> _PROBLEM STATEMENT_
Present the lines of the items below, from the first line through the line containing "Identify the document", inclusive, as a Markdown table with the columns Row and Line, omitting any blank lines.

> _THE INPUT_
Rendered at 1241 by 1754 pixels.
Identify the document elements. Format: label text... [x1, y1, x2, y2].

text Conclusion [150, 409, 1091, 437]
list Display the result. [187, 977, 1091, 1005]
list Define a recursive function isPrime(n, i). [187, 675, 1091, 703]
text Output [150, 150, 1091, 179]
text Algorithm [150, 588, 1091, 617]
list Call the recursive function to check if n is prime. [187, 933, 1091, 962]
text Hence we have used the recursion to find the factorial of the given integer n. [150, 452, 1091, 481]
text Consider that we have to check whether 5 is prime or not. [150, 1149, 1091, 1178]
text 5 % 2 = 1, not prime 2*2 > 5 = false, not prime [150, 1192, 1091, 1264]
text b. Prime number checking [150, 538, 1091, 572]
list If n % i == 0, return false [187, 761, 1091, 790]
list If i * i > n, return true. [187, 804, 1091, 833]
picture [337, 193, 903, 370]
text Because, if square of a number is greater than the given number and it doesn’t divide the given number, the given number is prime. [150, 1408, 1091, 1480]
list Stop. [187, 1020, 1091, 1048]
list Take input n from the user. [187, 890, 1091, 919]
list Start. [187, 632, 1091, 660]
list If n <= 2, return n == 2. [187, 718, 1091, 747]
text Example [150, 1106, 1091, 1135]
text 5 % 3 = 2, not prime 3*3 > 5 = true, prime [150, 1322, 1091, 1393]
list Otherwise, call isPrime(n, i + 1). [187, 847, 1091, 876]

> _TASK RESPONSE_
| Row | Line |
|---|---|
| 1 | Rendered at 1241 by 1754 pixels. |
| 2 | Identify the document elements. Format: label text... [x1, y1, x2, y2]. |